BC Subtype	Clinical Validity (Prognostic)	LoE	Evaluation Endorsed by Guidelines	Potential Clinical Utility b (to be Demonstrated)
TNBC	High TILs are associated with improved outcome [19,21,22,23,31,33,34,35,36]. High TILs are associated with increased pCR rate after neoadjuvant chemotherapy [8,39]. In TNBC, high TILs on residual disease after neoadjuvant chemotherapy are associated with improved outcome [24,27].	IB a	Yes: Expert Opinion at the 16th St Gallen International Breast Cancer Conference [15]; ESMO 2019 Early Breast Cancer guidelines [16]; WHO classification of Tumors, Breast Tumors, 5th edition;	Integration with other clinicopathological variables to guide treatment de-escalation in low-risk patients (i.e., no anthracyclines or even no treatment; prognostic tool available at www.tilsinbreastcancer.org). Risk stratification in post-neoadjuvant setting based on TILs and RCB to guide the decision of further adjuvant treatment. Stratification factor in clinical trials.

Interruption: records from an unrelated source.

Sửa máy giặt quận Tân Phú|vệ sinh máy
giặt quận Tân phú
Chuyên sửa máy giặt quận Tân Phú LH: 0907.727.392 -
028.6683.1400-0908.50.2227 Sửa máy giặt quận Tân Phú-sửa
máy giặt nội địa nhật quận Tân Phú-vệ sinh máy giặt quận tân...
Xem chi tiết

HER2+ BC			Yes: ESMO 2019 Early Breast Cancer guidelines [16]; WHO classification of Tumors, Breast Tumors, 5th edition.	Integration in multiparametric scores to guide treatment escalation and de-escalation (i.e., HER2DX). Stratification factor in clinical trials.

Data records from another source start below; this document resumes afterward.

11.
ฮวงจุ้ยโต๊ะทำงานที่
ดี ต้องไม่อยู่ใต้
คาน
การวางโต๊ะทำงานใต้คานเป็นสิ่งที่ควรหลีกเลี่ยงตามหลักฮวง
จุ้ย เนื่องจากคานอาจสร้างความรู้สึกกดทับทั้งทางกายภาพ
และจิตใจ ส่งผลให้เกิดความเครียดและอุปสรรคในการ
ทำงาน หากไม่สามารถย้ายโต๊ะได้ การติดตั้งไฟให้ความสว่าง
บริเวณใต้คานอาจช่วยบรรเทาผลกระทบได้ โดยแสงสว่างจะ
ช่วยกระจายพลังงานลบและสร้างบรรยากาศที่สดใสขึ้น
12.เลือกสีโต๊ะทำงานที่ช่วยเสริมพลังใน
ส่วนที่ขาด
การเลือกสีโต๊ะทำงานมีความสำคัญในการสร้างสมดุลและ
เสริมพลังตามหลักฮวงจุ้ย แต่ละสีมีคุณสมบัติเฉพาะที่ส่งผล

HR+/HER2-BC	Not demonstrated: conflicting results from studies in the adjuvant setting; high TILs associated with increased pCR rate after neoadjuvant chemotherapy, but less favorable survival [8].	-	No	Unknown

^a Availability of reproducible results in archived tissues from independent randomized trials, conducted according to REMARK guidelines; ^b likelihood of improved outcomes when using TIL as a biomarker. Abbreviations: BC, breast cancer; LoE, level of evidence; TN, triple-negative; HR+, hormone receptor-positive; TILs, tumor-infiltrating lymphocytes; pCR, pathologic complete response; RCB, residual cancer burden.